Instructions to follow:
Omit the images. Copy each entry word for word.

Dataset items
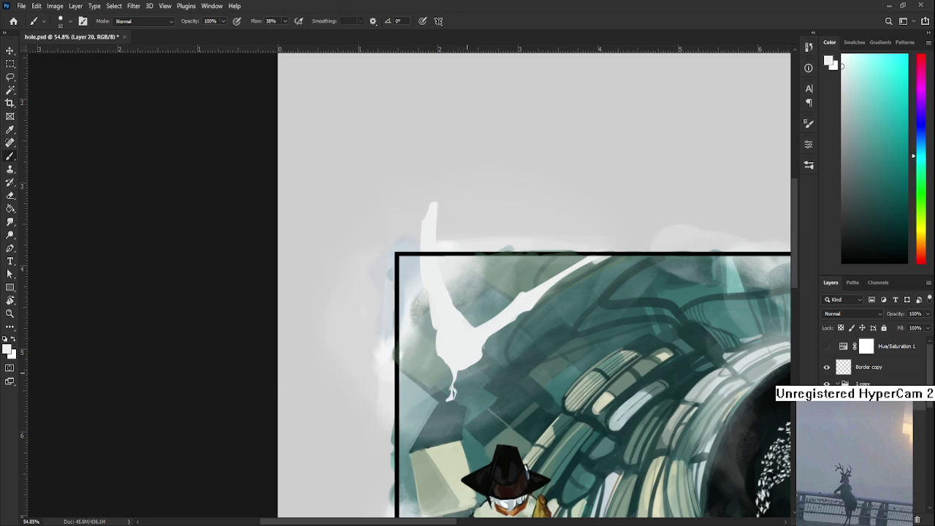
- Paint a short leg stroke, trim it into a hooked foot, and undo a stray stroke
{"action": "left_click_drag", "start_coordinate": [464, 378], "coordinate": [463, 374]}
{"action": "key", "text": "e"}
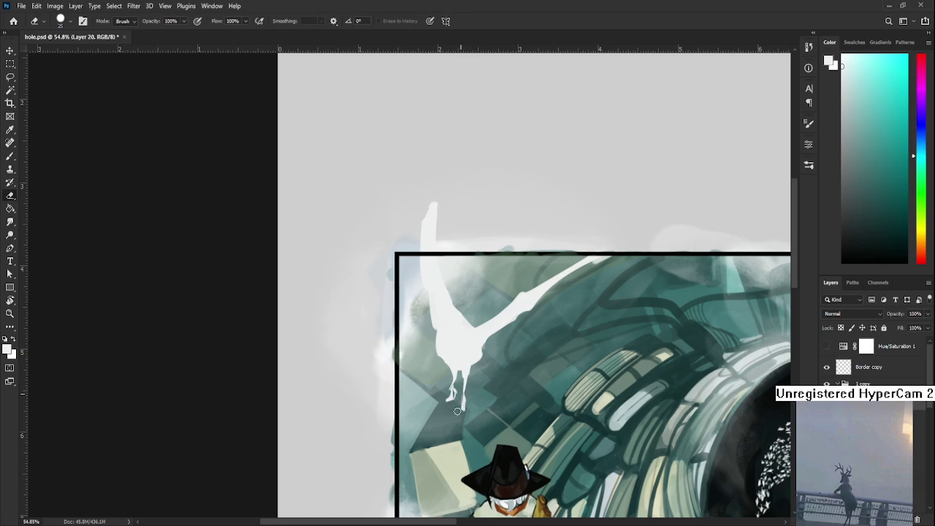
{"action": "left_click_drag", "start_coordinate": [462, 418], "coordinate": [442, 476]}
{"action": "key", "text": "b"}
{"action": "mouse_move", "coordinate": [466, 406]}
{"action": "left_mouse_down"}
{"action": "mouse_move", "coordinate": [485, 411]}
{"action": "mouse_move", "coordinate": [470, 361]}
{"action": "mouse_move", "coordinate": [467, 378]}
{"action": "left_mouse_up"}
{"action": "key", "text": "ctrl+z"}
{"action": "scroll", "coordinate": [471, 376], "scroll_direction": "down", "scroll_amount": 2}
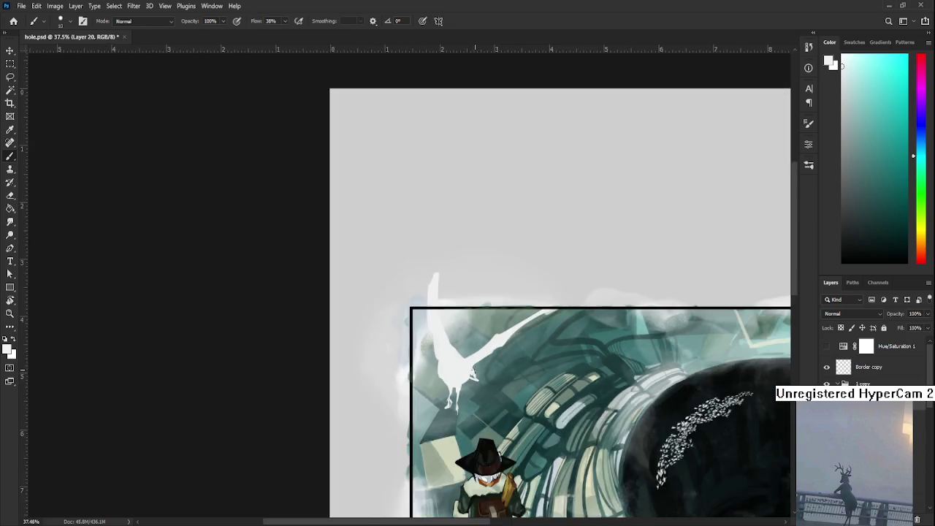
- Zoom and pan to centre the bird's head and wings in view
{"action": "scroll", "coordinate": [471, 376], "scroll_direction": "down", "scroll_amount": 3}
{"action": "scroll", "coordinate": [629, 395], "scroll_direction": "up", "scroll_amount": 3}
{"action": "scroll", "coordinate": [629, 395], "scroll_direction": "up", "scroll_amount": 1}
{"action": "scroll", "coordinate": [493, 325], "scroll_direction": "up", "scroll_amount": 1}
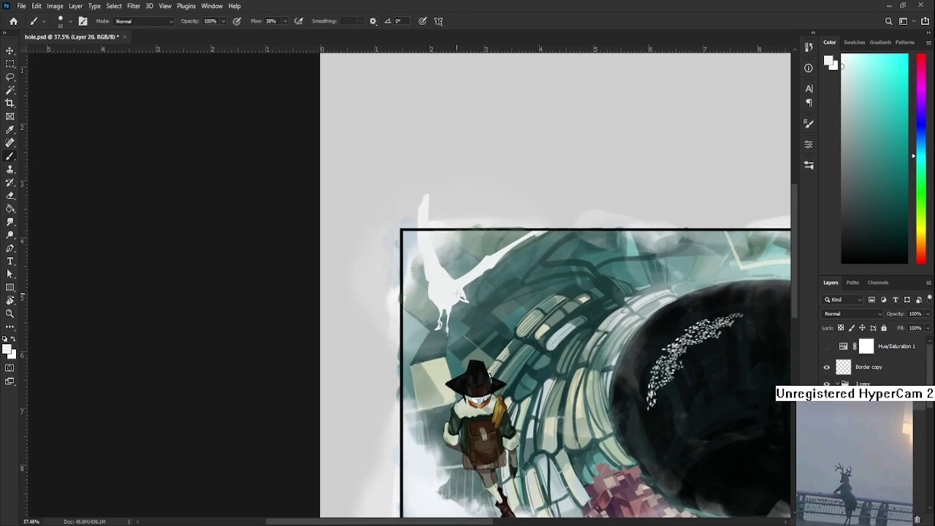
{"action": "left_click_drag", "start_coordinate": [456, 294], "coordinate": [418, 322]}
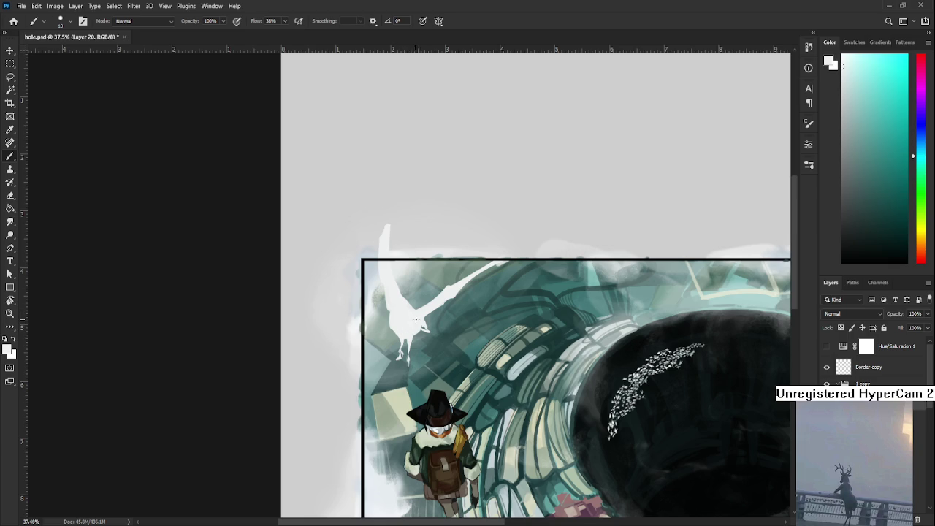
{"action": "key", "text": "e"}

Task result:
- Paint a short leg stroke, trim it into a hooked foot, and undo a stray stroke
{"action": "left_click_drag", "start_coordinate": [464, 378], "coordinate": [463, 374]}
{"action": "key", "text": "e"}
{"action": "left_click_drag", "start_coordinate": [462, 418], "coordinate": [442, 476]}
{"action": "key", "text": "b"}
{"action": "mouse_move", "coordinate": [466, 406]}
{"action": "left_mouse_down"}
{"action": "mouse_move", "coordinate": [485, 411]}
{"action": "mouse_move", "coordinate": [470, 361]}
{"action": "mouse_move", "coordinate": [467, 378]}
{"action": "left_mouse_up"}
{"action": "key", "text": "ctrl+z"}
{"action": "scroll", "coordinate": [471, 376], "scroll_direction": "down", "scroll_amount": 2}
- Zoom and pan to centre the bird's head and wings in view
{"action": "scroll", "coordinate": [471, 376], "scroll_direction": "down", "scroll_amount": 3}
{"action": "scroll", "coordinate": [629, 395], "scroll_direction": "up", "scroll_amount": 3}
{"action": "scroll", "coordinate": [629, 395], "scroll_direction": "up", "scroll_amount": 1}
{"action": "scroll", "coordinate": [493, 325], "scroll_direction": "up", "scroll_amount": 1}
{"action": "left_click_drag", "start_coordinate": [456, 294], "coordinate": [418, 322]}
{"action": "key", "text": "e"}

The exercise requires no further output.